═════ Data records ═════
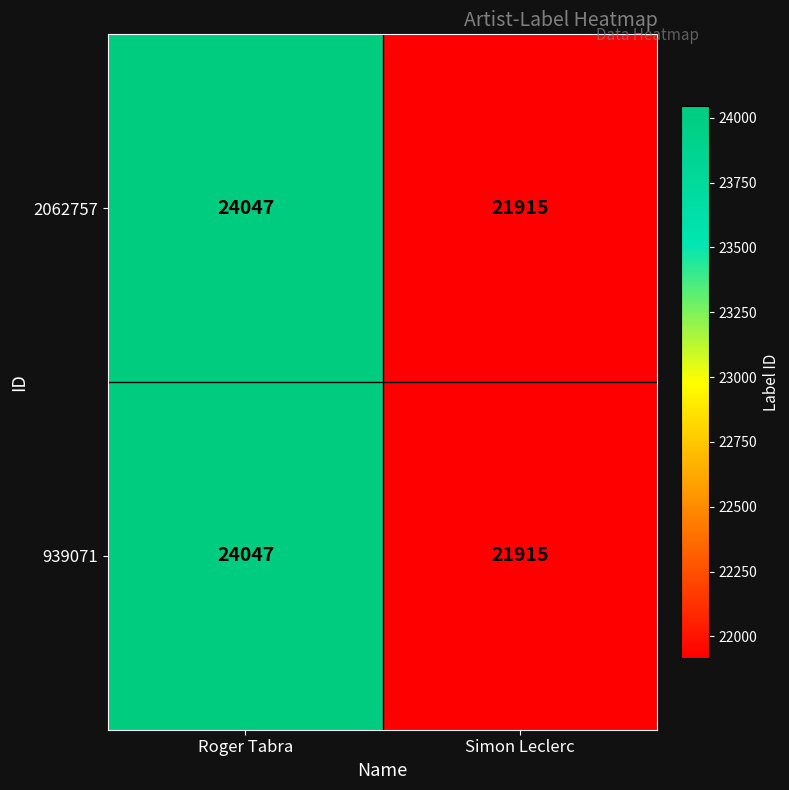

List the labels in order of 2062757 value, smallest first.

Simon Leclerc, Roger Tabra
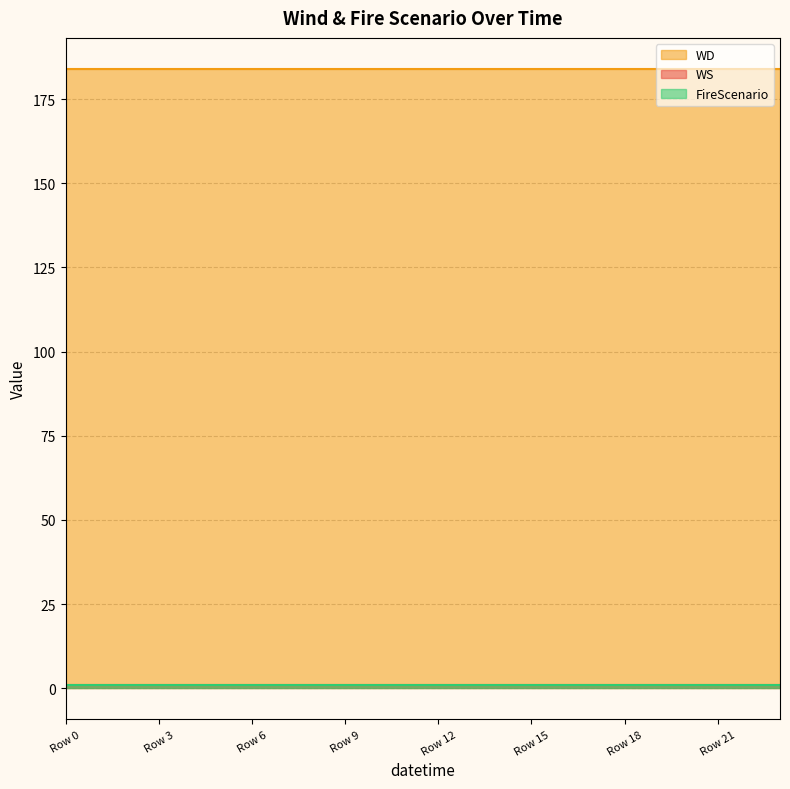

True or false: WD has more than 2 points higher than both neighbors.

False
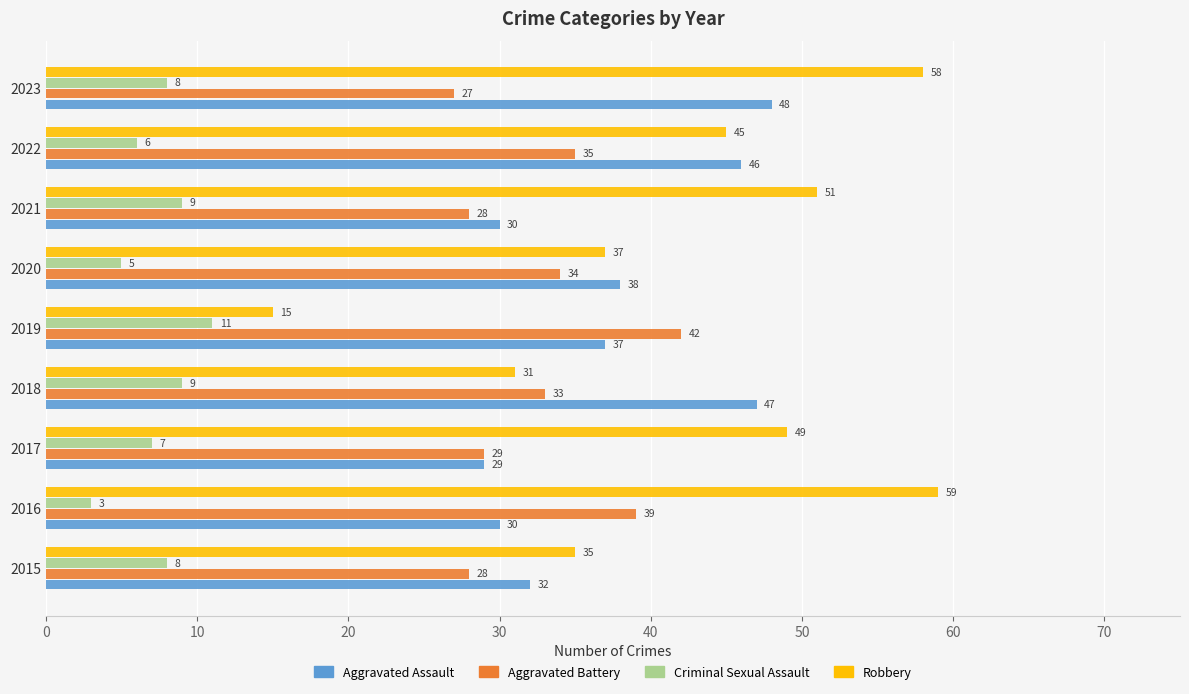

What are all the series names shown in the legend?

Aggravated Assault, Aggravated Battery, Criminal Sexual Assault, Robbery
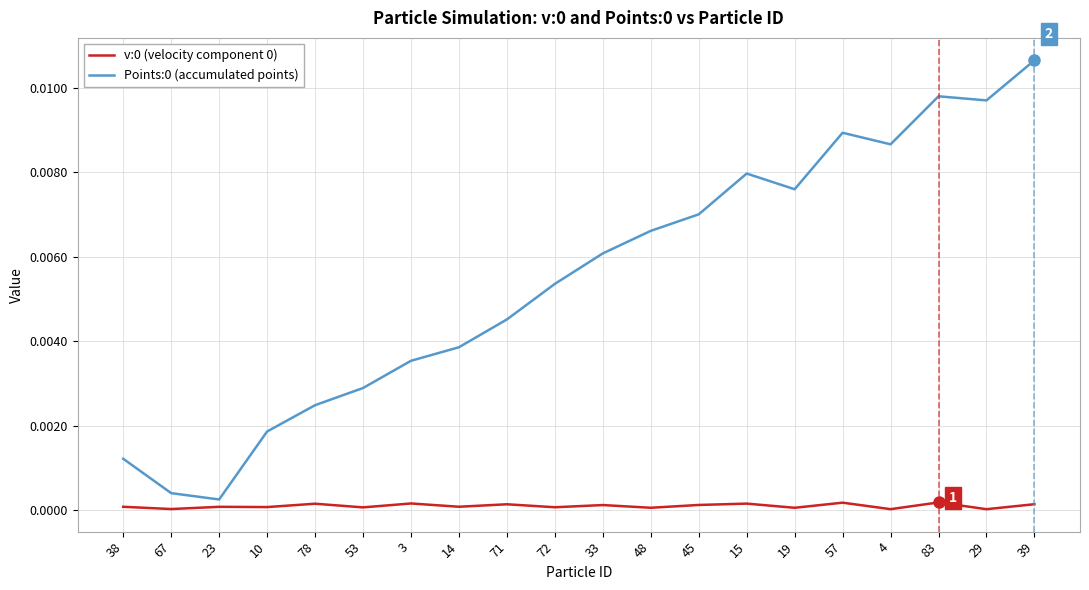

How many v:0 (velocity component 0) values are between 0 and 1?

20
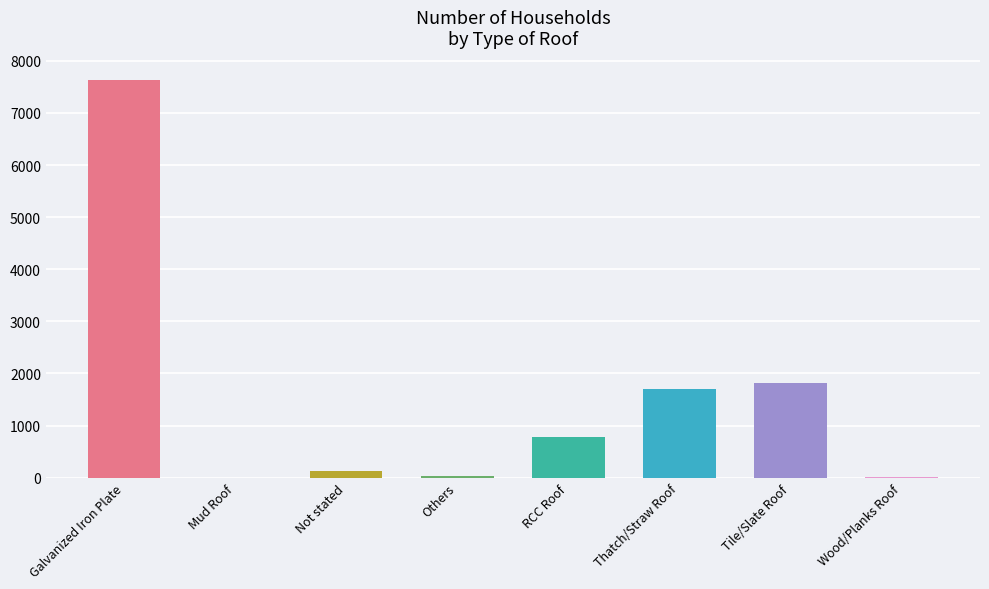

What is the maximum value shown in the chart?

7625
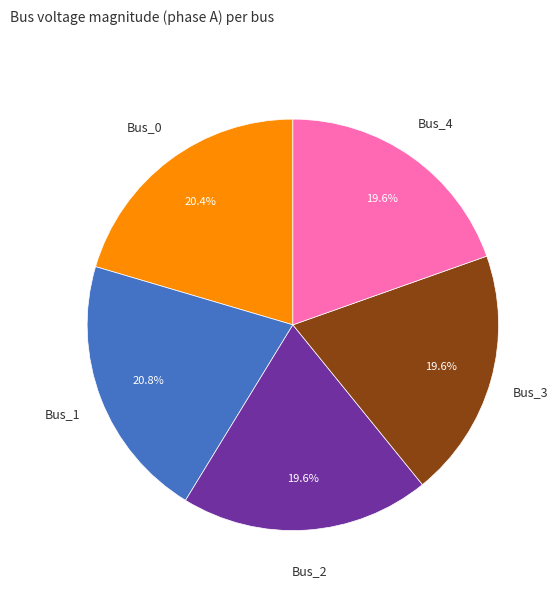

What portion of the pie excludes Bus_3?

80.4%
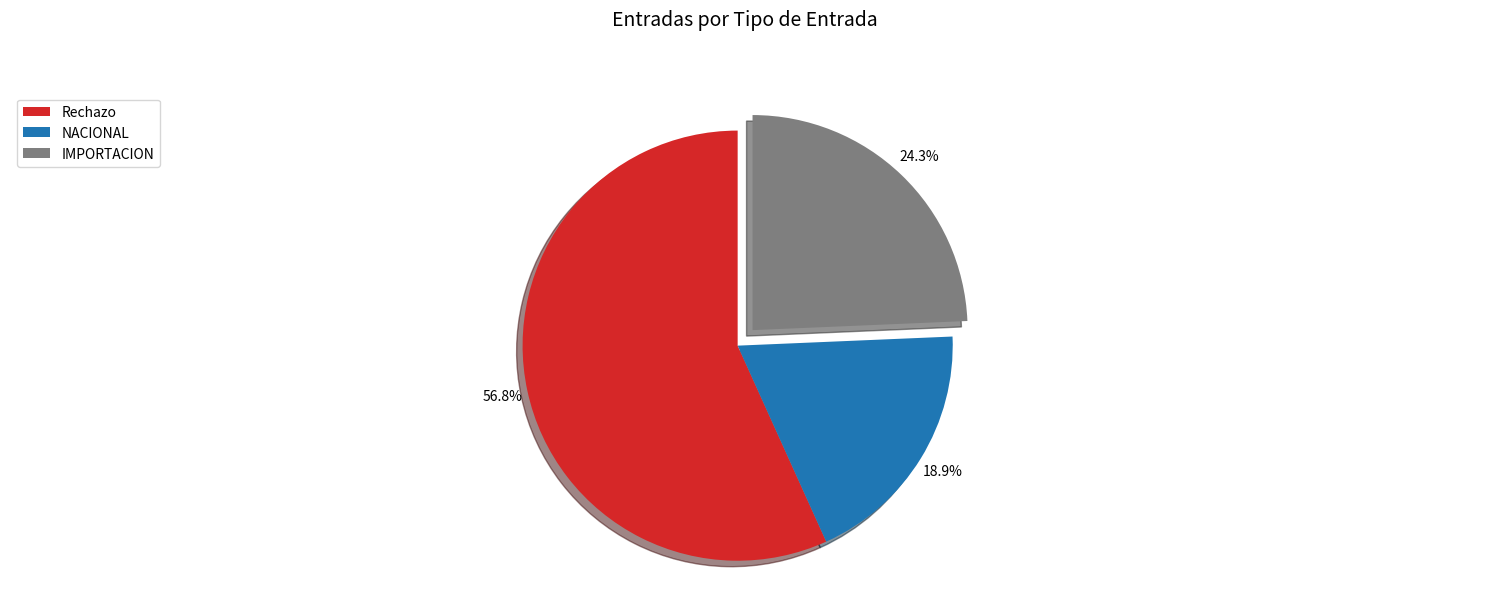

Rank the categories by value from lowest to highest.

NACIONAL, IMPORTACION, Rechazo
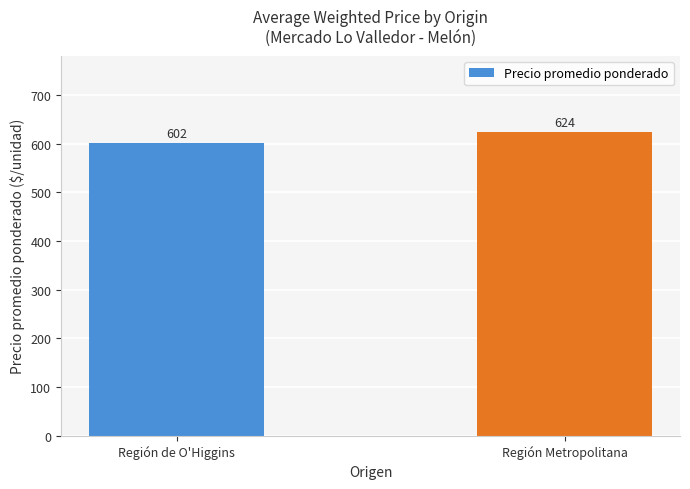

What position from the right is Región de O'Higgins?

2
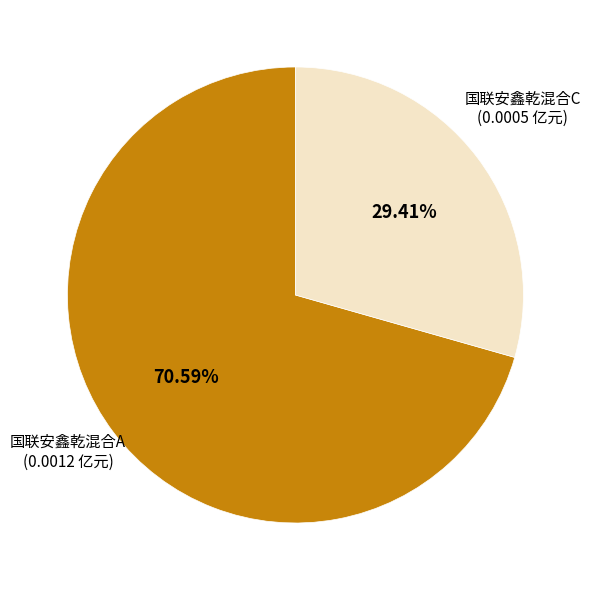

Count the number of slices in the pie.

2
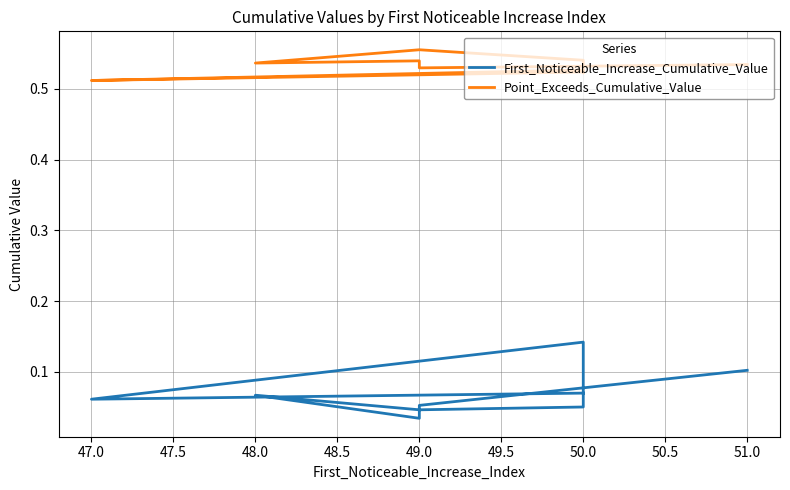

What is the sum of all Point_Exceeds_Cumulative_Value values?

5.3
═════
### Assigned task
Please rewrite every item, swapping "pie" for "pie chart" and keeping everything else unchanged. Leave the pictures out.

### Your solution
List the labels in order of 2062757 value, smallest first.

Simon Leclerc, Roger Tabra

True or false: WD has more than 2 points higher than both neighbors.

False

What are all the series names shown in the legend?

Aggravated Assault, Aggravated Battery, Criminal Sexual Assault, Robbery

How many v:0 (velocity component 0) values are between 0 and 1?

20

What is the maximum value shown in the chart?

7625

What portion of the pie chart excludes Bus_3?

80.4%

Rank the categories by value from lowest to highest.

NACIONAL, IMPORTACION, Rechazo

What position from the right is Región de O'Higgins?

2

Count the number of slices in the pie chart.

2

What is the sum of all Point_Exceeds_Cumulative_Value values?

5.3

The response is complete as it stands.